[WHAT IS NEEDED]: Exact wording is required for every entry; transcribe all of them and leave the images out.

*** SUPPLIED ENTRIES ***

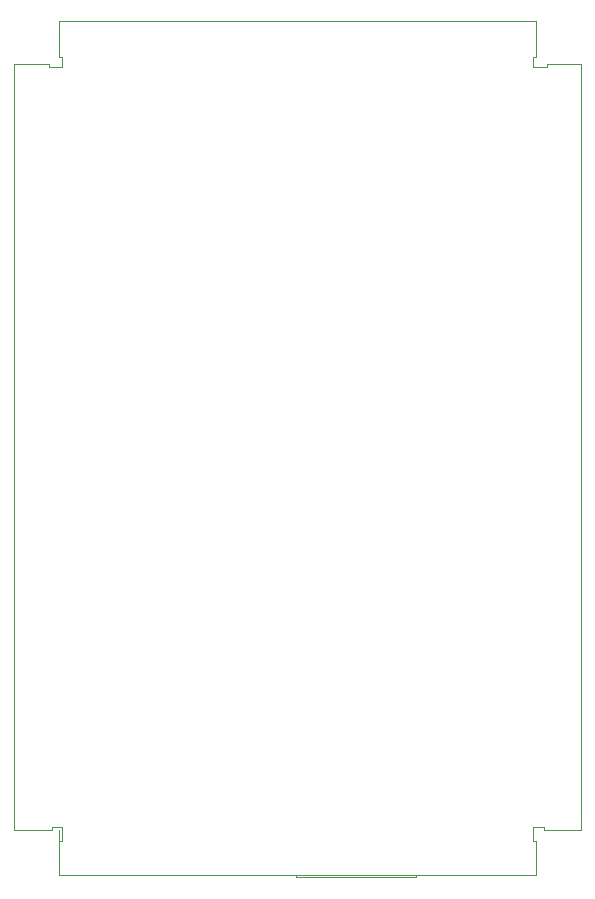
<source format=gbr>
G04 start of page 4 for group 2 idx 2 *
G04 Title: (unknown), outline *
G04 Creator: pcb 20110918 *
G04 CreationDate: Fri Feb 24 18:38:04 2012 UTC *
G04 For: mldelibero *
G04 Format: Gerber/RS-274X *
G04 PCB-Dimensions: 600000 500000 *
G04 PCB-Coordinate-Origin: lower left *
%MOIN*%
%FSLAX25Y25*%
%LNOUTLINE*%
%ADD33C,0.0010*%
G54D33*X257000Y423500D02*X256000D01*
Y420000D01*
X260500D01*
Y421000D01*
X98000Y423500D02*X99000D01*
Y420000D01*
X94500D01*
Y421000D01*
X98000Y435500D02*Y423500D01*
X257000Y435500D02*Y423500D01*
X98000Y435500D02*X257000D01*
X259500Y165700D02*Y166700D01*
X272000Y165700D02*X259500D01*
X260500Y421000D02*X272000D01*
Y165700D01*
X95500D02*Y166700D01*
X99000D01*
Y162200D01*
X98000D01*
X83000Y165700D02*X95500D01*
X98000D02*Y150700D01*
X259500Y166700D02*X256000D01*
Y162200D01*
X257000D01*
Y150700D01*
X217000D02*Y150000D01*
X177000D01*
Y150700D01*
X257000D02*X98000D01*
X83000Y165700D02*Y421000D01*
X94500D02*X83000D01*
M02*

</source>
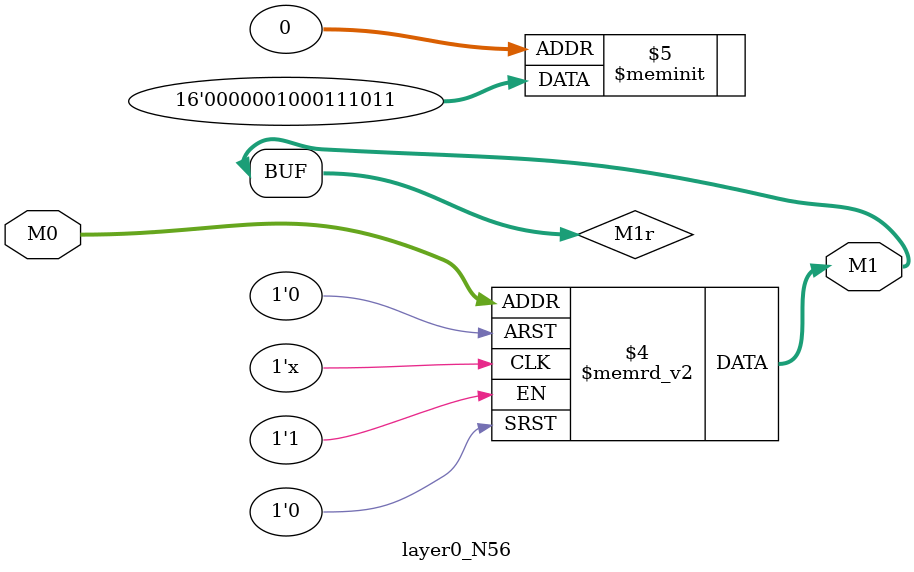
<source format=v>
module layer0_N56 ( input [2:0] M0, output [1:0] M1 );

	(*rom_style = "distributed" *) reg [1:0] M1r;
	assign M1 = M1r;
	always @ (M0) begin
		case (M0)
			3'b000: M1r = 2'b11;
			3'b100: M1r = 2'b10;
			3'b010: M1r = 2'b11;
			3'b110: M1r = 2'b00;
			3'b001: M1r = 2'b10;
			3'b101: M1r = 2'b00;
			3'b011: M1r = 2'b00;
			3'b111: M1r = 2'b00;

		endcase
	end
endmodule

</source>
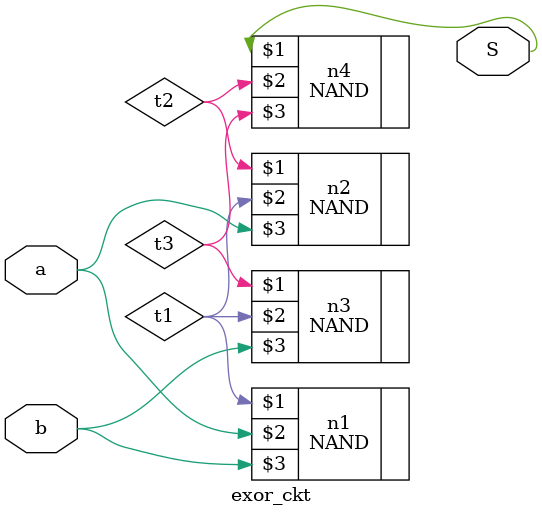
<source format=v>
module exor_ckt(S,a,b);
   input a,b;
   output S;
   wire t1,t2,t3;
   NAND n1(t1,a,b);
   NAND n2(t2,t1,a);
   NAND n3(t3,t1,b);
   NAND n4(S,t2,t3);
endmodule      

</source>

*** End of SUPPLIED ENTRIES ***

[WRITTEN SOLUTION]:
<source format=gbr>
G04 start of page 4 for group 2 idx 2 *
G04 Title: (unknown), outline *
G04 Creator: pcb 20110918 *
G04 CreationDate: Fri Feb 24 18:38:04 2012 UTC *
G04 For: mldelibero *
G04 Format: Gerber/RS-274X *
G04 PCB-Dimensions: 600000 500000 *
G04 PCB-Coordinate-Origin: lower left *
%MOIN*%
%FSLAX25Y25*%
%LNOUTLINE*%
%ADD33C,0.0010*%
G54D33*X257000Y423500D02*X256000D01*
Y420000D01*
X260500D01*
Y421000D01*
X98000Y423500D02*X99000D01*
Y420000D01*
X94500D01*
Y421000D01*
X98000Y435500D02*Y423500D01*
X257000Y435500D02*Y423500D01*
X98000Y435500D02*X257000D01*
X259500Y165700D02*Y166700D01*
X272000Y165700D02*X259500D01*
X260500Y421000D02*X272000D01*
Y165700D01*
X95500D02*Y166700D01*
X99000D01*
Y162200D01*
X98000D01*
X83000Y165700D02*X95500D01*
X98000D02*Y150700D01*
X259500Y166700D02*X256000D01*
Y162200D01*
X257000D01*
Y150700D01*
X217000D02*Y150000D01*
X177000D01*
Y150700D01*
X257000D02*X98000D01*
X83000Y165700D02*Y421000D01*
X94500D02*X83000D01*
M02*

</source>
<source format=v>
module layer0_N56 ( input [2:0] M0, output [1:0] M1 );

	(*rom_style = "distributed" *) reg [1:0] M1r;
	assign M1 = M1r;
	always @ (M0) begin
		case (M0)
			3'b000: M1r = 2'b11;
			3'b100: M1r = 2'b10;
			3'b010: M1r = 2'b11;
			3'b110: M1r = 2'b00;
			3'b001: M1r = 2'b10;
			3'b101: M1r = 2'b00;
			3'b011: M1r = 2'b00;
			3'b111: M1r = 2'b00;

		endcase
	end
endmodule

</source>
<source format=v>
module exor_ckt(S,a,b);
   input a,b;
   output S;
   wire t1,t2,t3;
   NAND n1(t1,a,b);
   NAND n2(t2,t1,a);
   NAND n3(t3,t1,b);
   NAND n4(S,t2,t3);
endmodule      

</source>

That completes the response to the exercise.